§ Quoted text
---------------
And above all, whether wearing a djellaba or a caftan, jeans or a suit, veiled or not, bearded or beardless, the overwhelming majority of Moroccans believe that women should arrive at marriage as virgins, even though they now recognise that sexual relations outside marriage are a private matter and that they know many people who practise them. Or, to put it another way, a very small proportion of the population supports the “fast-breakers” (those who want to be able to eat in public during Ramadan).
What these photos tell us
If you take a close look at these photos, which are being shown over and over again, you’ll notice a number of things:
- With one exception, these are women with each other and without men
- “Some of the images show women in chadors and men in traditional dress.
- There’s a complete lack of context
But this context is essential to understanding what is being shown and, consequently, the extent to which these images cannot prove that Afghanistan has been genuinely westernised and destroyed by the evil Taliban.

These photos show what foreigners, most of whom have never been to Afghanistan, or not for a long time, want to see of the country.
Modern Afghan history
To understand Afghanistan a little, you first have to understand the tribes. Like in Morocco. Much more than Morocco, Afghanistan is a country where political life is organised on the basis of tribal affiliation. And according to one tribe in particular, the Pashtuns, who are divided equally between Afghanistan and Pakistan (which is why there were so many Afghan refugees in Pakistan). The political instability of the 20th century is above all linked to the tribal revolts.
This is perhaps the situation Morocco would have been in if the battle against colonisation had not given rise to a national spirit, a Moroccan consciousness that transcended the divisions between Arabs and Berbers that the French wanted. This national cohesion was further strengthened by the Green March. So Morocco is a country where “tribal” belonging is still important, even if it is often hidden behind family ties, but it is not divisive (and this is also partly due to the intelligence of Mohammed VI’s policy and the integration of Amazigh).
Like Iran, with the same results, Afghanistan has undergone forced Westernisation

This is the second very important point in this story. These women were unveiled because of political diktats, not because the population as a whole agreed. Not just anyone can be Atatürk (and contemporary Turkey has indeed been re-Islamised).
Mohammad Zaher Shah, the last Afghan king, reigned from 1933 to 1973, but much of his rule was dominated by his uncles (a bit like Moulay Abdelaziz, who had some serious problems with his brothers Abdelhafid and Youssef, rather like the future Mohammed V, chosen for his rather self-effacing personality, who turned out to be a great king, uniting the whole of Morocco behind him thanks to the exile to Madagascar imposed by the French).
---------------
§ Direction 1
Name every person mentioned in the essay on Afghanistan and Morocco.
§ Direction 2
Resume the essay on Afghanistan and Morocco, picking up right after its final sentence.
The listing that follows is unrelated to the essay.
---------------
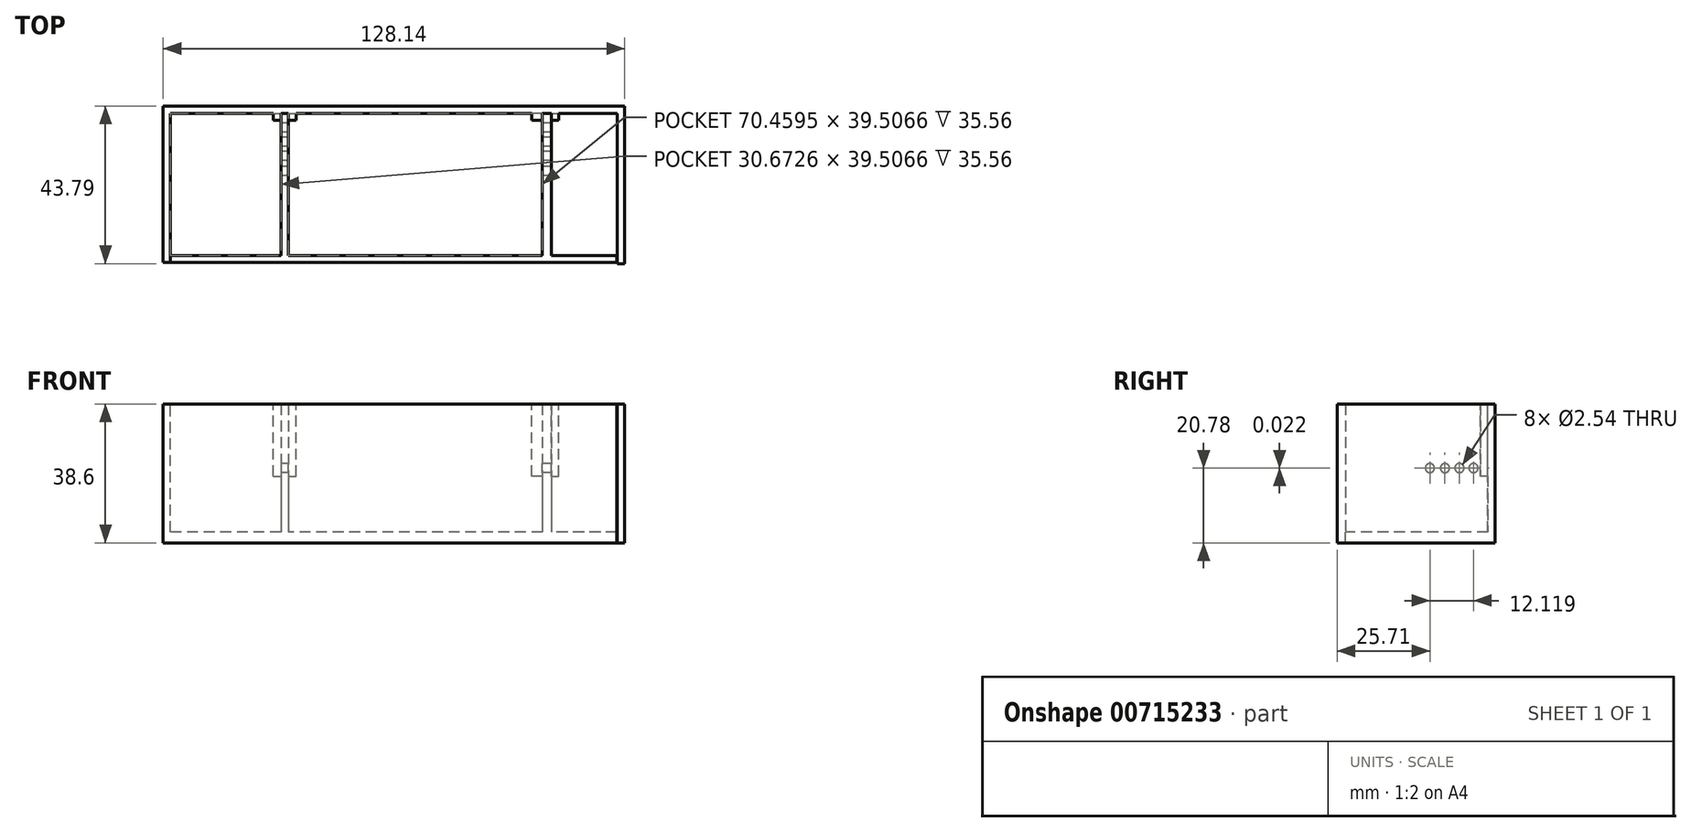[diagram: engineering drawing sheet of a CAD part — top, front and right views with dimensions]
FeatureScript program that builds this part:
annotation { "Feature Type Name" : "Feature", "Feature Type Description" : "" }
export const myFeature = defineFeature(function(context is Context, id is Id, definition is map)
    precondition{}
    {
        {
            var Q0;
            Q0=qCreatedBy(makeId("Top.planeOp"),FACE);
            var sketch = newSketch(context, id + "F0", { "sketchPlane" : qUnion([Q0])});
            skLineSegment(sketch, "E0.bottom", {"start": v(62.07, 19.75) * mm, "end": v(-62.07, 19.75) * mm});
            skLineSegment(sketch, "E0.top", {"start": v(62.07, -19.75) * mm, "end": v(-62.07, -19.75) * mm});
            skLineSegment(sketch, "E0.left", {"start": v(62.07, 19.75) * mm, "end": v(62.07, -19.75) * mm});
            skLineSegment(sketch, "E0.right", {"start": v(-62.07, 19.75) * mm, "end": v(-62.07, -19.75) * mm});
            skPoint(sketch, "E0.middle", {"position": v(0, 0) * mm});
            skSolve(sketch);
        }
        {
            var Q0;
            Q0=makeQuery(id+"F0.imprint","IMPRINT",FACE,{"disambiguationData":[TD([[makeQuery(id+"F0.imprint","IMPRINT",EDGE,{"derivedFrom":sQuery(id+"F0.wireOp",EDGE,"E0.bottom")}),1.0]])]});
            extrude(context, id + "F1", {"entities" : qUnion([Q0]), "depth" : 3 * mm, "offsetDistance" : 25.4 * mm});
        }
        {
            var Q0;
            Q0=makeQuery(id+"F1.opExtrude","CAP_FACE",FACE,{"disambiguationData":[OSD([sQuery(id+"F0.wireOp",EDGE,"E0.bottom"),sQuery(id+"F0.wireOp",EDGE,"E0.top"),sQuery(id+"F0.wireOp",EDGE,"E0.left"),sQuery(id+"F0.wireOp",EDGE,"E0.right")])],"isStart":false});
            var sketch = newSketch(context, id + "F2", { "sketchPlane" : qUnion([Q0])});
            skLineSegment(sketch, "E1.bottom", {"start": v(43.71, 19.75) * mm, "end": v(41.21, 19.75) * mm});
            skLineSegment(sketch, "E1.top", {"start": v(43.71, -19.75) * mm, "end": v(41.21, -19.75) * mm});
            skLineSegment(sketch, "E1.left", {"start": v(43.71, 19.75) * mm, "end": v(43.71, -19.75) * mm});
            skLineSegment(sketch, "E1.right", {"start": v(41.21, 19.75) * mm, "end": v(41.21, -19.75) * mm});
            skLineSegment(sketch, "E2.bottom", {"start": v(-29.25, 19.75) * mm, "end": v(-31.4, 19.75) * mm});
            skLineSegment(sketch, "E2.top", {"start": v(-29.25, -19.75) * mm, "end": v(-31.4, -19.75) * mm});
            skLineSegment(sketch, "E2.left", {"start": v(-29.25, 19.75) * mm, "end": v(-29.25, -19.75) * mm});
            skLineSegment(sketch, "E2.right", {"start": v(-31.4, 19.75) * mm, "end": v(-31.4, -19.75) * mm});
            skSolve(sketch);
        }
        {
            var Q0;
            Q0=makeQuery(id+"F2.imprint","IMPRINT",FACE,{"disambiguationData":[TD([[makeQuery(id+"F2.imprint","IMPRINT",EDGE,{"derivedFrom":sQuery(id+"F2.wireOp",EDGE,"E1.bottom")}),1.0]])]});
            var Q1;
            Q1=makeQuery(id+"F2.imprint","IMPRINT",FACE,{"disambiguationData":[TD([[makeQuery(id+"F2.imprint","IMPRINT",EDGE,{"derivedFrom":sQuery(id+"F2.wireOp",EDGE,"E2.bottom")}),1.0]])]});
            extrude(context, id + "F3", {"entities" : qUnion([Q0, Q1]), "operationType" : NewBodyOperationType.ADD, "depth" : 17.78 * mm, "offsetDistance" : 25.4 * mm});
        }
        {
            var Q0;
            Q0=makeQuery(id+"F3.opExtrude","SWEPT_FACE",FACE,{"disambiguationData":[OSD([sQuery(id+"F2.wireOp",EDGE,"E2.right")])]});
            var sketch = newSketch(context, id + "F4", { "sketchPlane" : qUnion([Q0])});
            skSolve(sketch);
        }
        {
            var Q0;
            Q0=makeQuery(id+"F3.opExtrude","CAP_FACE",FACE,{"disambiguationData":[OSD([sQuery(id+"F2.wireOp",EDGE,"E2.bottom"),sQuery(id+"F2.wireOp",EDGE,"E2.top"),sQuery(id+"F2.wireOp",EDGE,"E2.left"),sQuery(id+"F2.wireOp",EDGE,"E2.right")])],"isStart":false});
            var Q1;
            Q1=makeQuery(id+"F3.opExtrude","CAP_FACE",FACE,{"disambiguationData":[OSD([sQuery(id+"F2.wireOp",EDGE,"E1.bottom"),sQuery(id+"F2.wireOp",EDGE,"E1.top"),sQuery(id+"F2.wireOp",EDGE,"E1.left"),sQuery(id+"F2.wireOp",EDGE,"E1.right")])],"isStart":false});
            extrude(context, id + "F5", {"entities" : qUnion([Q0, Q1]), "operationType" : NewBodyOperationType.ADD, "depth" : 17.78 * mm, "offsetDistance" : 25.4 * mm});
        }
        {
            var Q0;
            {var subQ0=sQuery(id+"F2.wireOp",EDGE,"E2.right");Q0=makeQuery(id+"F5.boolean.opBoolean","MERGE",FACE,{"derivedFrom":[makeQuery(id+"F3.opExtrude","SWEPT_FACE",FACE,{"disambiguationData":[OSD([subQ0])]}),makeQuery(id+"F5.opExtrude","SWEPT_FACE",FACE,{"disambiguationData":[OSD([subQ0])]})]});}
            var sketch = newSketch(context, id + "F6", { "sketchPlane" : qUnion([Q0])});
            skCircle(sketch, "E3", {"center": v(-15.79, 20.8) * mm, "radius": 1.27 * mm});
            skCircle(sketch, "E4", {"center": v(-11.89, 20.8) * mm, "radius": 1.27 * mm});
            skCircle(sketch, "E5", {"center": v(-7.85, 20.78) * mm, "radius": 1.27 * mm});
            skCircle(sketch, "E6", {"center": v(-3.67, 20.79) * mm, "radius": 1.27 * mm});
            skSolve(sketch);
        }
        {
            var Q0;
            Q0=sQuery(id+"F6.wireOp",VERTEX,"E4.center");
            var Q1;
            Q1=sQuery(id+"F6.wireOp",VERTEX,"E3.center");
            var Q2;
            Q2=sQuery(id+"F6.wireOp",VERTEX,"E5.center");
            var Q3;
            Q3=sQuery(id+"F6.wireOp",VERTEX,"E6.center");
            var Q4;
            Q4=makeQuery(id+"F1.opExtrude","SWEPT_BODY",BODY,{"disambiguationData":[OSD([sQuery(id+"F0.wireOp",EDGE,"E0.bottom"),sQuery(id+"F0.wireOp",EDGE,"E0.top"),sQuery(id+"F0.wireOp",EDGE,"E0.left"),sQuery(id+"F0.wireOp",EDGE,"E0.right")])]});
            hole(context, id + "F7", {"style" : HoleStyle.SIMPLE, "endStyle" : HoleEndStyle.THROUGH, "holeDiameter" : 2.54 * mm, "majorDiameter" : 6.35 * mm, "isTappedThrough" : true, "tappedDepth" : 12.7 * mm, "tapClearance" : 3, "locations" : qUnion([Q0, Q1, Q2, Q3]), "scope" : qUnion([Q4])});
        }
        {
            var Q0;
            {var subQ0=sQuery(id+"F2.wireOp",EDGE,"E2.top");var subQ1=sQuery(id+"F2.wireOp",EDGE,"E1.top");Q0=makeQuery(id+"F5.boolean.opBoolean","MERGE",FACE,{"derivedFrom":[makeQuery(id+"F3.boolean.opBoolean","MERGE",FACE,{"derivedFrom":[makeQuery(id+"F1.opExtrude","SWEPT_FACE",FACE,{"disambiguationData":[OSD([sQuery(id+"F0.wireOp",EDGE,"E0.top")])]}),makeQuery(id+"F3.opExtrude","SWEPT_FACE",FACE,{"disambiguationData":[OSD([subQ1])]}),makeQuery(id+"F3.opExtrude","SWEPT_FACE",FACE,{"disambiguationData":[OSD([subQ0])]})]}),makeQuery(id+"F5.opExtrude","SWEPT_FACE",FACE,{"disambiguationData":[OSD([subQ1])]}),makeQuery(id+"F5.opExtrude","SWEPT_FACE",FACE,{"disambiguationData":[OSD([subQ0])]})]});}
            var sketch = newSketch(context, id + "F8", { "sketchPlane" : qUnion([Q0])});
            skLineSegment(sketch, "E7.bottom", {"start": v(-62.07, 0) * mm, "end": v(61.89, 0) * mm});
            skLineSegment(sketch, "E7.top", {"start": v(-62.07, 38.56) * mm, "end": v(61.89, 38.56) * mm});
            skLineSegment(sketch, "E7.left", {"start": v(-62.07, 0) * mm, "end": v(-62.07, 38.56) * mm});
            skLineSegment(sketch, "E7.right", {"start": v(61.89, 0) * mm, "end": v(61.89, 38.56) * mm});
            skSolve(sketch);
        }
        {
            var Q0;
            {var subQ1=sQuery(id+"F2.wireOp",EDGE,"E2.right");var subQ2=sQuery(id+"F2.wireOp",EDGE,"E2.top");var subQ3=sQuery(id+"F0.wireOp",EDGE,"E0.top");var subQ4=makeQuery(id+"F5.boolean.opBoolean","MERGE",EDGE,{"derivedFrom":[makeQuery(id+"F3.opExtrude","SWEPT_EDGE",EDGE,{"disambiguationData":[OSD([subQ3,subQ2,subQ1])]}),makeQuery(id+"F5.opExtrude","SWEPT_EDGE",EDGE,{"disambiguationData":[OSD([subQ3,subQ2,subQ1])]})]});Q0=makeQuery(id+"F8.imprint","IMPRINT",FACE,{"disambiguationData":[TD([[makeQuery(id+"F8.imprint","IMPRINT",EDGE,{"derivedFrom":subQ4}),-1.0]])]});}
            var Q1;
            {var subQ1=sQuery(id+"F2.wireOp",EDGE,"E1.right");var subQ2=sQuery(id+"F2.wireOp",EDGE,"E1.top");var subQ3=sQuery(id+"F0.wireOp",EDGE,"E0.top");var subQ4=makeQuery(id+"F5.boolean.opBoolean","MERGE",EDGE,{"derivedFrom":[makeQuery(id+"F3.opExtrude","SWEPT_EDGE",EDGE,{"disambiguationData":[OSD([subQ3,subQ2,subQ1])]}),makeQuery(id+"F5.opExtrude","SWEPT_EDGE",EDGE,{"disambiguationData":[OSD([subQ3,subQ2,subQ1])]})]});Q1=makeQuery(id+"F8.imprint","IMPRINT",FACE,{"disambiguationData":[TD([[makeQuery(id+"F8.imprint","IMPRINT",EDGE,{"derivedFrom":subQ4}),-1.0]])]});}
            var Q2;
            {var subQ1=sQuery(id+"F2.wireOp",EDGE,"E1.left");var subQ2=sQuery(id+"F2.wireOp",EDGE,"E1.top");var subQ3=sQuery(id+"F0.wireOp",EDGE,"E0.top");var subQ4=makeQuery(id+"F5.boolean.opBoolean","MERGE",EDGE,{"derivedFrom":[makeQuery(id+"F3.opExtrude","SWEPT_EDGE",EDGE,{"disambiguationData":[OSD([subQ3,subQ2,subQ1])]}),makeQuery(id+"F5.opExtrude","SWEPT_EDGE",EDGE,{"disambiguationData":[OSD([subQ3,subQ2,subQ1])]})]});Q2=makeQuery(id+"F8.imprint","IMPRINT",FACE,{"disambiguationData":[TD([[makeQuery(id+"F8.imprint","IMPRINT",EDGE,{"derivedFrom":subQ4}),1.0]])]});}
            var Q3;
            {var subQ17=sQuery(id+"F8.wireOp",EDGE,"E7.bottom");Q3=makeQuery(id+"F8.imprint","IMPRINT",FACE,{"disambiguationData":[TD([[makeQuery(id+"F8.imprint","IMPRINT",EDGE,{"derivedFrom":subQ17}),-1.0]])]});}
            extrude(context, id + "F9", {"entities" : qUnion([Q0, Q1, Q2, Q3]), "operationType" : NewBodyOperationType.ADD, "depth" : 2 * mm, "offsetDistance" : 25.4 * mm});
        }
        {
            var Q0;
            {var subQ0=sQuery(id+"F2.wireOp",EDGE,"E2.bottom");var subQ1=sQuery(id+"F2.wireOp",EDGE,"E1.bottom");Q0=makeQuery(id+"F5.boolean.opBoolean","MERGE",FACE,{"derivedFrom":[makeQuery(id+"F3.boolean.opBoolean","MERGE",FACE,{"derivedFrom":[makeQuery(id+"F1.opExtrude","SWEPT_FACE",FACE,{"disambiguationData":[OSD([sQuery(id+"F0.wireOp",EDGE,"E0.bottom")])]}),makeQuery(id+"F3.opExtrude","SWEPT_FACE",FACE,{"disambiguationData":[OSD([subQ1])]}),makeQuery(id+"F3.opExtrude","SWEPT_FACE",FACE,{"disambiguationData":[OSD([subQ0])]})]}),makeQuery(id+"F5.opExtrude","SWEPT_FACE",FACE,{"disambiguationData":[OSD([subQ1])]}),makeQuery(id+"F5.opExtrude","SWEPT_FACE",FACE,{"disambiguationData":[OSD([subQ0])]})]});}
            var sketch = newSketch(context, id + "F10", { "sketchPlane" : qUnion([Q0])});
            skLineSegment(sketch, "E8.bottom", {"start": v(-62.07, 0) * mm, "end": v(62.07, 0) * mm});
            skLineSegment(sketch, "E8.top", {"start": v(-62.07, 38.6) * mm, "end": v(62.07, 38.6) * mm});
            skLineSegment(sketch, "E8.left", {"start": v(-62.07, 0) * mm, "end": v(-62.07, 38.6) * mm});
            skLineSegment(sketch, "E8.right", {"start": v(62.07, 0) * mm, "end": v(62.07, 38.6) * mm});
            skSolve(sketch);
        }
        {
            var Q0;
            {var subQ15=sQuery(id+"F10.wireOp",EDGE,"E8.top");Q0=makeQuery(id+"F10.imprint","IMPRINT",FACE,{"disambiguationData":[TD([[makeQuery(id+"F10.imprint","IMPRINT",EDGE,{"derivedFrom":subQ15}),-1.0]])]});}
            var Q1;
            {var subQ15=sQuery(id+"F10.wireOp",EDGE,"E8.bottom");Q1=makeQuery(id+"F10.imprint","IMPRINT",FACE,{"disambiguationData":[TD([[makeQuery(id+"F10.imprint","IMPRINT",EDGE,{"derivedFrom":subQ15}),1.0]])]});}
            extrude(context, id + "F11", {"entities" : qUnion([Q0, Q1]), "operationType" : NewBodyOperationType.ADD, "depth" : 2 * mm, "offsetDistance" : 25.4 * mm});
        }
        {
            var Q0;
            Q0=makeQuery(id+"F11.boolean.opBoolean","MERGE",FACE,{"derivedFrom":[makeQuery(id+"F1.opExtrude","SWEPT_FACE",FACE,{"disambiguationData":[OSD([sQuery(id+"F0.wireOp",EDGE,"E0.left")])]}),makeQuery(id+"F11.opExtrude","SWEPT_FACE",FACE,{"disambiguationData":[OSD([sQuery(id+"F10.wireOp",EDGE,"E8.left")])]})]});
            var sketch = newSketch(context, id + "F12", { "sketchPlane" : qUnion([Q0])});
            skLineSegment(sketch, "E9.bottom", {"start": v(21.75, 38.6) * mm, "end": v(-22.04, 38.6) * mm});
            skLineSegment(sketch, "E9.top", {"start": v(21.75, 0) * mm, "end": v(-22.04, 0) * mm});
            skLineSegment(sketch, "E9.left", {"start": v(21.75, 38.6) * mm, "end": v(21.75, 0) * mm});
            skLineSegment(sketch, "E9.right", {"start": v(-22.04, 38.6) * mm, "end": v(-22.04, 0) * mm});
            skSolve(sketch);
        }
        {
            var Q0;
            {var subQ3=sQuery(id+"F12.wireOp",EDGE,"E9.right");Q0=makeQuery(id+"F12.imprint","IMPRINT",FACE,{"disambiguationData":[TD([[makeQuery(id+"F12.imprint","IMPRINT",EDGE,{"derivedFrom":subQ3}),1.0]])]});}
            var Q1;
            {var subQ0=sQuery(id+"F12.wireOp",EDGE,"E9.left");Q1=makeQuery(id+"F12.imprint","IMPRINT",FACE,{"disambiguationData":[TD([[makeQuery(id+"F12.imprint","IMPRINT",EDGE,{"derivedFrom":subQ0}),1.0]])]});}
            extrude(context, id + "F13", {"entities" : qUnion([Q0, Q1]), "operationType" : NewBodyOperationType.ADD, "depth" : 2 * mm, "offsetDistance" : 25.4 * mm});
        }
        {
            var Q0;
            Q0=makeQuery(id+"F11.boolean.opBoolean","MERGE",FACE,{"derivedFrom":[makeQuery(id+"F9.boolean.opBoolean","MERGE",FACE,{"derivedFrom":[makeQuery(id+"F1.opExtrude","SWEPT_FACE",FACE,{"disambiguationData":[OSD([sQuery(id+"F0.wireOp",EDGE,"E0.right")])]}),makeQuery(id+"F9.opExtrude","SWEPT_FACE",FACE,{"disambiguationData":[OSD([sQuery(id+"F8.wireOp",EDGE,"E7.left")])]})]}),makeQuery(id+"F11.opExtrude","SWEPT_FACE",FACE,{"disambiguationData":[OSD([sQuery(id+"F10.wireOp",EDGE,"E8.right")])]})]});
            var sketch = newSketch(context, id + "F14", { "sketchPlane" : qUnion([Q0])});
            skLineSegment(sketch, "E10.bottom", {"start": v(21.75, 0) * mm, "end": v(-21.75, 0) * mm});
            skLineSegment(sketch, "E10.top", {"start": v(21.75, 38.6) * mm, "end": v(-21.75, 38.6) * mm});
            skLineSegment(sketch, "E10.left", {"start": v(21.75, 0) * mm, "end": v(21.75, 38.6) * mm});
            skLineSegment(sketch, "E10.right", {"start": v(-21.75, 0) * mm, "end": v(-21.75, 38.6) * mm});
            skSolve(sketch);
        }
        {
            var Q0;
            {var subQ1=sQuery(id+"F14.wireOp",EDGE,"E10.bottom");Q0=makeQuery(id+"F14.imprint","IMPRINT",FACE,{"disambiguationData":[TD([[makeQuery(id+"F14.imprint","IMPRINT",EDGE,{"derivedFrom":subQ1}),1.0]])]});}
            var Q1;
            Q1=makeQuery(id+"F14.imprint","IMPRINT",FACE,{"disambiguationData":[TD([[makeQuery(id+"F14.imprint","IMPRINT",EDGE,{"derivedFrom":makeQuery(id+"F1.opExtrude","CAP_EDGE",EDGE,{"disambiguationData":[OSD([sQuery(id+"F0.wireOp",EDGE,"E0.right")])],"isStart":false})}),1.0]])]});
            extrude(context, id + "F15", {"entities" : qUnion([Q0, Q1]), "operationType" : NewBodyOperationType.ADD, "depth" : 2 * mm, "offsetDistance" : 25.4 * mm});
        }
        {
            var Q0;
            Q0=makeQuery(id+"F11.opExtrude","CAP_FACE",FACE,{"disambiguationData":[OSD([sQuery(id+"F10.wireOp",EDGE,"E8.bottom"),sQuery(id+"F10.wireOp",EDGE,"E8.top"),sQuery(id+"F10.wireOp",EDGE,"E8.left"),sQuery(id+"F10.wireOp",EDGE,"E8.right")])],"isStart":true});
            var sketch = newSketch(context, id + "F16", { "sketchPlane" : qUnion([Q0])});
            skLineSegment(sketch, "E11.bottom", {"start": v(41.21, 18.56) * mm, "end": v(38.26, 18.56) * mm});
            skLineSegment(sketch, "E11.top", {"start": v(41.21, 38.6) * mm, "end": v(38.26, 38.6) * mm});
            skLineSegment(sketch, "E11.left", {"start": v(41.21, 18.56) * mm, "end": v(41.21, 38.6) * mm});
            skLineSegment(sketch, "E11.right", {"start": v(38.26, 18.56) * mm, "end": v(38.26, 38.6) * mm});
            skLineSegment(sketch, "E12.bottom", {"start": v(-31.4, 18.56) * mm, "end": v(-29.25, 18.56) * mm});
            skLineSegment(sketch, "E12.top", {"start": v(-31.4, 38.56) * mm, "end": v(-29.25, 38.56) * mm});
            skLineSegment(sketch, "E12.left", {"start": v(-31.4, 18.56) * mm, "end": v(-31.4, 38.56) * mm});
            skLineSegment(sketch, "E12.right", {"start": v(-29.25, 18.56) * mm, "end": v(-29.25, 38.56) * mm});
            skLineSegment(sketch, "E13.bottom", {"start": v(-29.25, 18.56) * mm, "end": v(-27.1, 18.56) * mm});
            skLineSegment(sketch, "E13.top", {"start": v(-29.25, 38.6) * mm, "end": v(-27.1, 38.6) * mm});
            skLineSegment(sketch, "E13.left", {"start": v(-29.25, 18.56) * mm, "end": v(-29.25, 38.6) * mm});
            skLineSegment(sketch, "E13.right", {"start": v(-27.1, 18.56) * mm, "end": v(-27.1, 38.6) * mm});
            skLineSegment(sketch, "E14.bottom", {"start": v(-31.4, 18.56) * mm, "end": v(-33.44, 18.56) * mm});
            skLineSegment(sketch, "E14.top", {"start": v(-31.4, 38.6) * mm, "end": v(-33.44, 38.6) * mm});
            skLineSegment(sketch, "E14.left", {"start": v(-31.4, 18.56) * mm, "end": v(-31.4, 38.6) * mm});
            skLineSegment(sketch, "E14.right", {"start": v(-33.44, 18.56) * mm, "end": v(-33.44, 38.6) * mm});
            skLineSegment(sketch, "E15.bottom", {"start": v(43.71, 18.56) * mm, "end": v(45.76, 18.56) * mm});
            skLineSegment(sketch, "E15.top", {"start": v(43.71, 38.6) * mm, "end": v(45.76, 38.6) * mm});
            skLineSegment(sketch, "E15.left", {"start": v(43.71, 18.56) * mm, "end": v(43.71, 38.6) * mm});
            skLineSegment(sketch, "E15.right", {"start": v(45.76, 18.56) * mm, "end": v(45.76, 38.6) * mm});
            skSolve(sketch);
        }
        {
            var Q0;
            Q0 = qSketchRegion(id + "F16", true);
            extrude(context, id + "F17", {"entities" : qUnion([Q0]), "operationType" : NewBodyOperationType.ADD, "depth" : 2 * mm, "offsetDistance" : 25.4 * mm});
        }
    });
---------------
§ Exercise answer 1
Mohammed VI, Atatürk, Mohammad Zaher Shah, Moulay Abdelaziz, Abdelhafid, Youssef, Mohammed V

§ Exercise answer 2
Zaher Shah was a Pashtun, and unlike Mohammed V, he was unable to unite his country above its tribal fractions. In 1945-46, the Hazaras (who were to suffer under the Taliban) revolted against the Pashtunisation of the country’s customs. The fact that the Hazaras were a Shiite minority didn’t help them at all. And since Zaher Shah’s father was murdered by a Hazara… Zaher Shah is Pashtun like Massoud, and like Massoud he went to the French Lycée in Kabul and studied abroad for a long time.
Let’s make it short. Zaher Shah was actually in power for ten years, from 1963 to 1973. At the time, the country was facing a serious economic crisis. On the one hand, things were going badly with Pakistan’s neighbours, and the main trade border was closed.
Zaher Shah is going to do what he can, “but he can’t do much“, as they say on the school reports.
He tried to appeal to foreign powers (the USA and above all the USSR) to obtain economic aid and investment, and to liberalise and modernise his country.
As far as women’s rights were concerned, he made reforms on a slow pace, “chwia chwia”, he encouraged the education of girls and lifted the ban on going out without wearing a veil.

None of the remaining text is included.